Say you have managed to get a small community together a few years after the war. There wouldnt be many...if any, old people and the same goes for for the very young. The first winter along with little food or shelter would kill off these groups. So your left with children being born into a very isolated world, a very emotionally starved and mentally starved world at that. Two things which i feel are important in language development.

Time would be mainly spent trying to get crops going and rebuilding. With little time devoted to teaching apart from the manual work skills, and with very few children around anyway they miss that social aspect of learning speech after they have initially grasped the basics from there parent.

There is also a limit as to what would be relevant to the children. There is no use in knowing what an elephant is, there language would be based around what is important in the local area.

Life spans would also drop, old at 40 wouldnt be so surprising. The increase in UV in the atmosphere would increase cancer rates as well as blindness with cataracts and the lack of medicine, so the initial group of children who developed language poorly would then be teaching the new kids, and perhaps new strains of english developing such as in the middle ages (is that right? wasnt there lots of forms of english scattered around the country before a unifying language)

perhaps someone could explain telegraphic sentences here as that whats supposidly used.

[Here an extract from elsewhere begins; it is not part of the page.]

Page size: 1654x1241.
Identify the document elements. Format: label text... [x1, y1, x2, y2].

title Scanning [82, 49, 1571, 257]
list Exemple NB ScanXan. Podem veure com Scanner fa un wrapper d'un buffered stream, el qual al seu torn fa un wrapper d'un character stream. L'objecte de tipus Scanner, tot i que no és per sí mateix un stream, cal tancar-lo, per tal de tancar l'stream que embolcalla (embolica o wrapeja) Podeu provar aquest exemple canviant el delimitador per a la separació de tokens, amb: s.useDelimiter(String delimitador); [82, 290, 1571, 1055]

However later generations of children years after the war are suppose to develop more complete sentences, perhaps as society gets more structure.

 
Clickyba
216596.  Thu Oct 04, 2007 4:25 am Reply with quote

samivel wrote:
Clickyba wrote:
Has anybody read 'Riddley Walker' by Russel Hobbs?

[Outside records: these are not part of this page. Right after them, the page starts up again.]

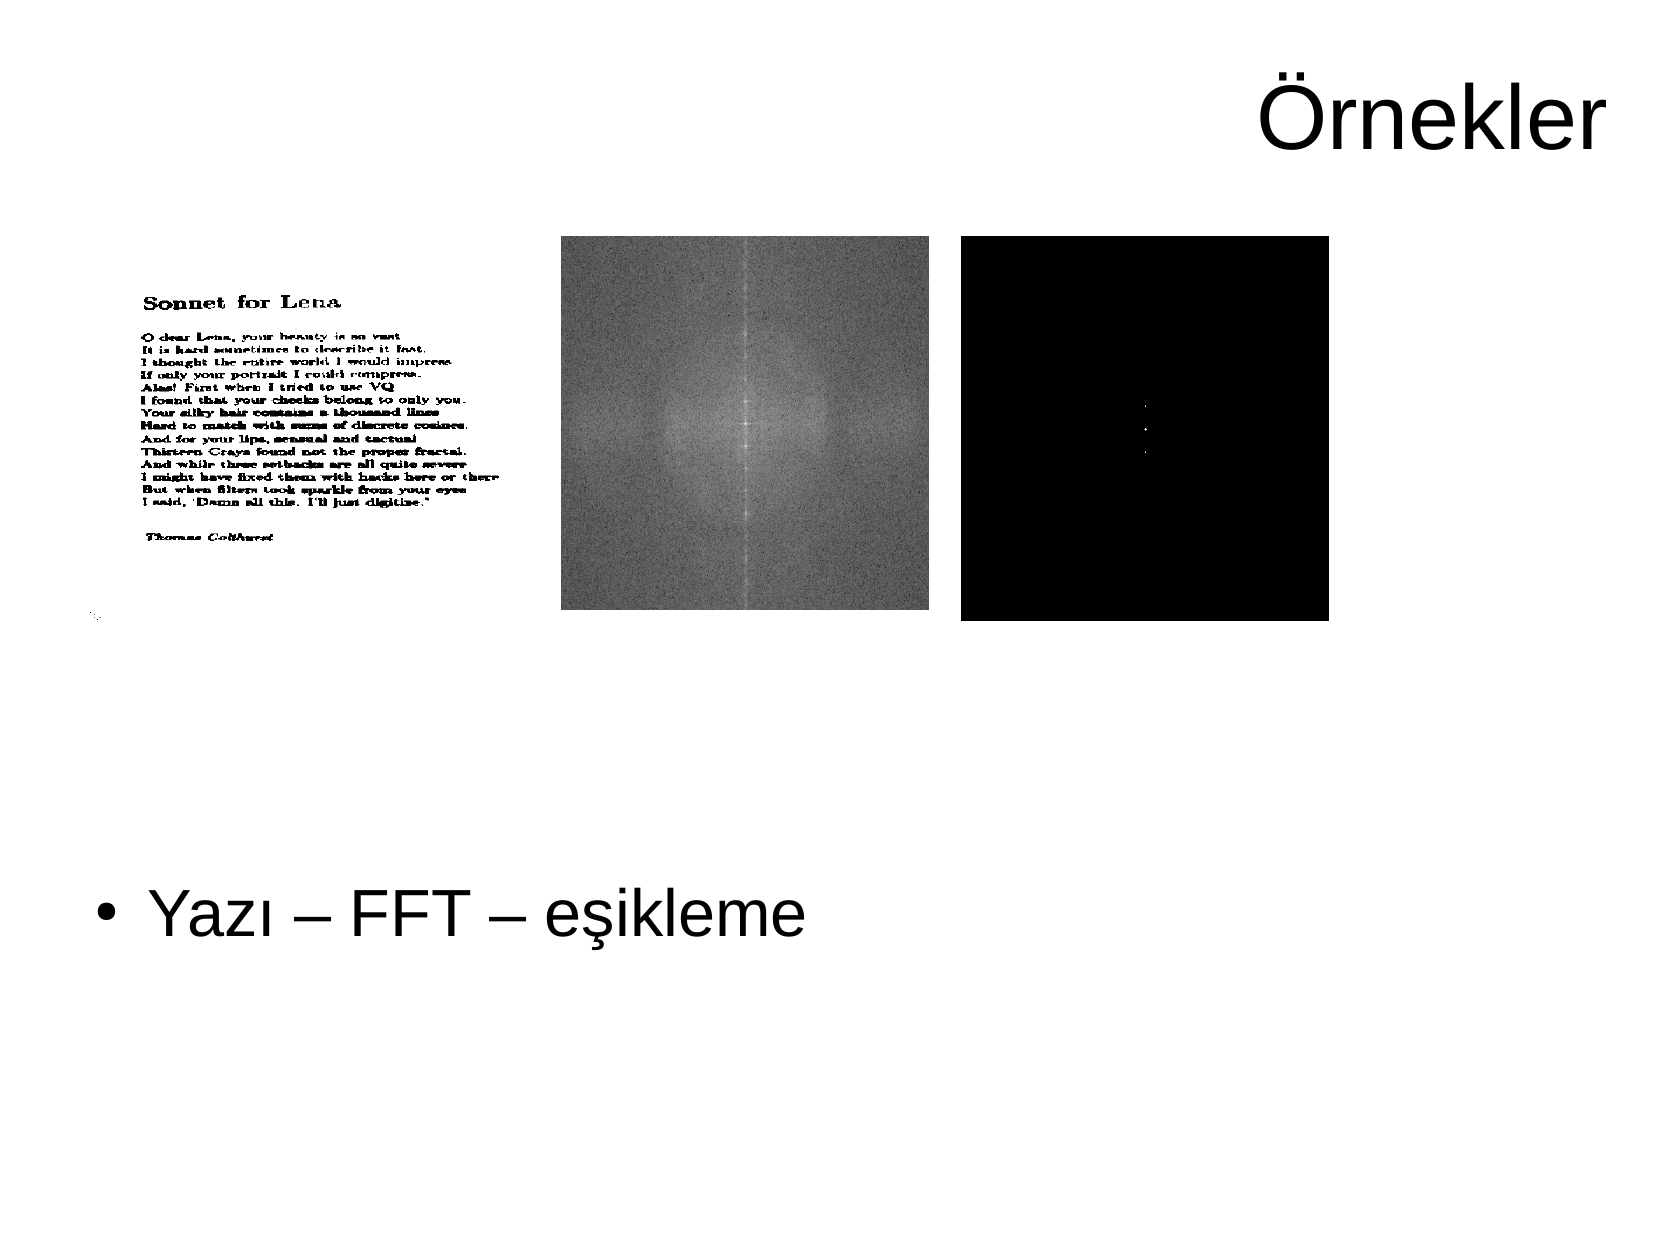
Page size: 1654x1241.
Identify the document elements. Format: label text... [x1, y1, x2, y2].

list Yazı – FFT – eşikleme [76, 875, 1565, 1188]
picture [88, 236, 537, 627]
picture [561, 236, 929, 610]
title Örnekler [1210, 29, 1654, 207]
picture [961, 236, 1329, 621]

Russell Hobbs makes kitchen appliances. The author of Riddley Walker is called Russell Hoban. And it's an excellent novel.


Well I'd just had a cup of tea sami

 
suze
216748.  Thu Oct 04, 2007 9:42 am Reply with quote

Asta, thanks for the link to the piece about the sign language in the Negev. I did post on that once before, when we were talking about word order. The fact of that sign language not using the same word order as Arabic does indeed suggest that the people who developed it were not familiar enough with any spoken language to be influenced by it. (Although it does use the same word order as modern Hebrew - which cannot be ignored in Israel, even in a predominantly Arab region.)

(last segment of the rather lengthy post 65106 refers)


I fear I can't at present track down the language to which ali refers. There are a number of well documented cases of groups of slaves developing a creole language of their own, but all of those with which I'm familiar were loosely based on an existing language. Slaves being transported to Africa seem to have developed creoles on board ship based on Hausa and Wolof. On arriving in America they began to add English words to these languages; this seems have to been the genesis of African American Vernacular English ("Ebonics" if you must, though I dislike the name).

These days, AAVE is probably a dialect of English rather than a creole - although there are some who argue the other way. But to me, it's case of a language developing itself out of existence - people haven't stopped speaking it, they have just stopped thinking of it as a separate language when they do so. I have been known to argue that the same happened to Chinook Jargon, which all the books say died out in the early 20th century.


Re Telegraphic sentences. That simply means sentences of the kind used in telegrams, and is common among young children - "foot hurt want mummy", that sort of thing.